In October 2024, timed to the premiere of Yellowstone's final season, Lucky Brand released a 20-piece designer collaboration with Hauser, who plays Rip Wheeler on the series. The collection included denim, flannel shirts, a faux-shearling-lined denim jacket, corduroy work shirts, and graphic T-shirts reflecting Hauser's personal style and what he described as "the grit and authenticity of the American West," and was sold through luckybrand.com, Dillard's, and Macy's.

In March 2023, Lucky Brand launched the first of two planned capsule collections with British heritage brand Laura Ashley, founded in 1953 and known for its floral prints. The 15-piece women's collection combined Lucky Brand's denim with Laura Ashley's textile patterns across jeans, dresses, shirting, shorts, and jackets, drawing on both brands' history to appeal to a "cottagecore"-influenced aesthetic. A second collaboration followed in July 2023, further developing the "soft girl" aesthetic with quilted denim and patchwork pieces.

Lucky Brand has also produced a licensed graphic apparel line featuring David Bowie, including T-shirts referencing the musician's imagery, logos, and album eras such as Young Americans and Life on Mars.

In August 2025, Lucky announced a collaboration with American singer, actress, and social media personality Addison Rae. The partnership debuted with the Addison Ultra Low Rise Flare, a style inspired by early 2000s fashion. Fans noticed Rae had already been wearing the jeans during her live performances leading up to the launch. Together, Rae and Lucky Brand set out to bring back the Y2K aesthetic "with the goal of turning low-rise skeptics into believers."

==Operations==
Lucky is currently run by an "Office of the CEO" established on January 28, 2019, when Carlos Alberini stepped down as chairman and chief executive officer. Alberini left to take the role of CEO and Director at Guess, where he was COO from 2000 to 2010. Alberini had been CEO of Lucky since taking the post on January 31, 2014. David DeMattei was the former CEO.

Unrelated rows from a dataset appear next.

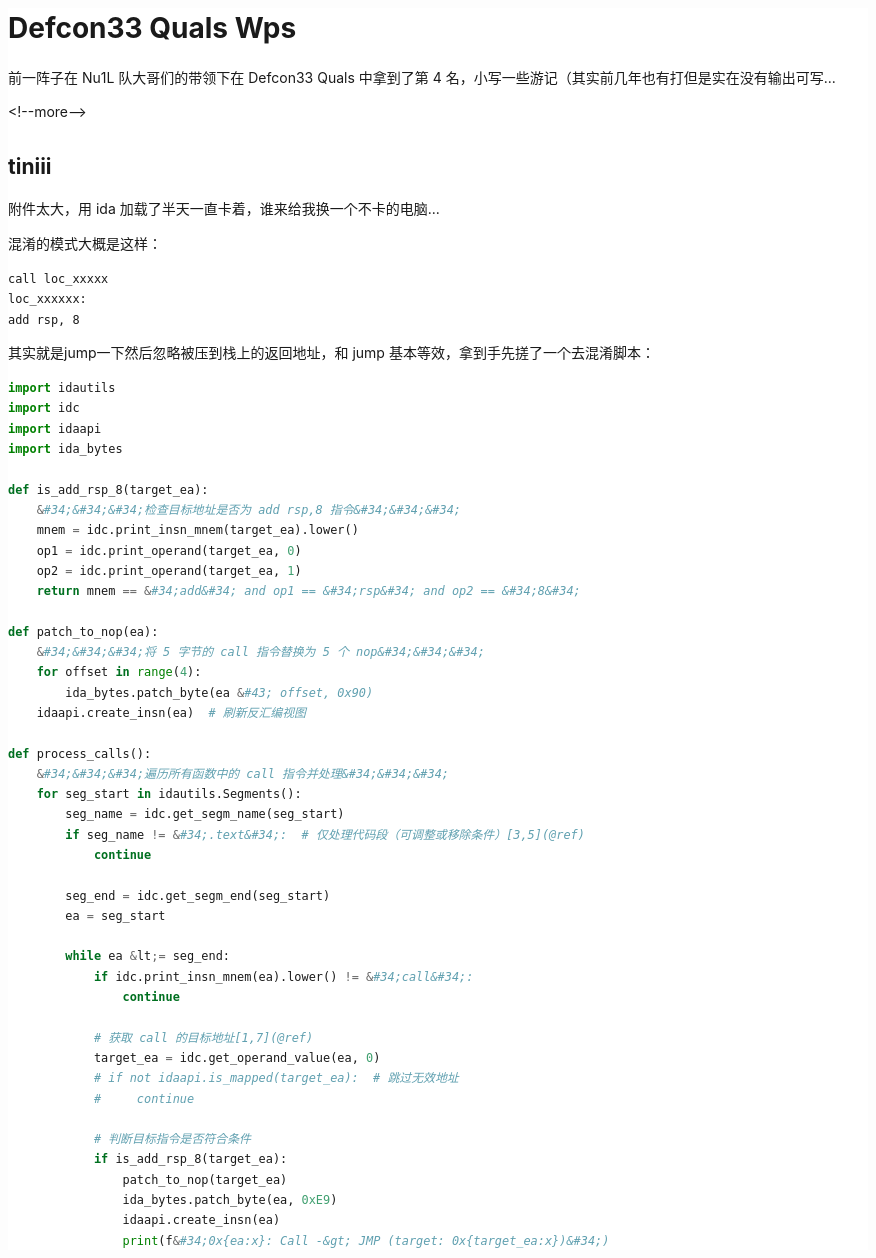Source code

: # Defcon33 Quals Wps


 前一阵子在 Nu1L 队大哥们的带领下在 Defcon33 Quals 中拿到了第 4 名，小写一些游记（其实前几年也有打但是实在没有输出可写...

&lt;!--more--&gt;

## tiniii

附件太大，用 ida 加载了半天一直卡着，谁来给我换一个不卡的电脑...

混淆的模式大概是这样：

```assembly
call loc_xxxxx
loc_xxxxxx:
add rsp, 8
```

其实就是jump一下然后忽略被压到栈上的返回地址，和 jump 基本等效，拿到手先搓了一个去混淆脚本：

```python
import idautils
import idc
import idaapi
import ida_bytes

def is_add_rsp_8(target_ea):
    &#34;&#34;&#34;检查目标地址是否为 add rsp,8 指令&#34;&#34;&#34;
    mnem = idc.print_insn_mnem(target_ea).lower()
    op1 = idc.print_operand(target_ea, 0)
    op2 = idc.print_operand(target_ea, 1)
    return mnem == &#34;add&#34; and op1 == &#34;rsp&#34; and op2 == &#34;8&#34;

def patch_to_nop(ea):
    &#34;&#34;&#34;将 5 字节的 call 指令替换为 5 个 nop&#34;&#34;&#34;
    for offset in range(4):
        ida_bytes.patch_byte(ea &#43; offset, 0x90)
    idaapi.create_insn(ea)  # 刷新反汇编视图

def process_calls():
    &#34;&#34;&#34;遍历所有函数中的 call 指令并处理&#34;&#34;&#34;
    for seg_start in idautils.Segments():
        seg_name = idc.get_segm_name(seg_start)
        if seg_name != &#34;.text&#34;:  # 仅处理代码段（可调整或移除条件）[3,5](@ref)
            continue
        
        seg_end = idc.get_segm_end(seg_start)
        ea = seg_start
        
        while ea &lt;= seg_end:
            if idc.print_insn_mnem(ea).lower() != &#34;call&#34;:
                continue
            
            # 获取 call 的目标地址[1,7](@ref)
            target_ea = idc.get_operand_value(ea, 0)
            # if not idaapi.is_mapped(target_ea):  # 跳过无效地址
            #     continue
            
            # 判断目标指令是否符合条件
            if is_add_rsp_8(target_ea):
                patch_to_nop(target_ea)
                ida_bytes.patch_byte(ea, 0xE9)
                idaapi.create_insn(ea)
                print(f&#34;0x{ea:x}: Call -&gt; JMP (target: 0x{target_ea:x})&#34;)
```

There are 128 company-owned stores in the U.S. and Puerto Rico In the U.S., Lucky is also sold at major department store chains including Macy's, Nordstrom, Belk, and Dillard's, as well as at specialty chains.

== Lucky Foundation ==
The Lucky Brand Foundation was first launched in 1996, which was initially established with a goal to help children. Since the launch the foundation has raised over $8 million through fund raising events. Such events have featured rock performers such as Jackson Browne, Joe Cocker, B.B. King, and Bonnie Raitt. Another way the Foundation has been consistently successful at accomplishing their set goal is through the annual Black Tie & Blue Jeans Gala, which has a record of raising approximately $6 million for numerous children's charities including: Smile Train, Camp Sundown, Island Dolphin Care, Shane's Inspiration and The Bridge School. With the celebration of the 40th anniversary of the Summer of Love and the Beatles' Sgt. Pepper's album, Lucky Foundation was able to raise more than $700,000.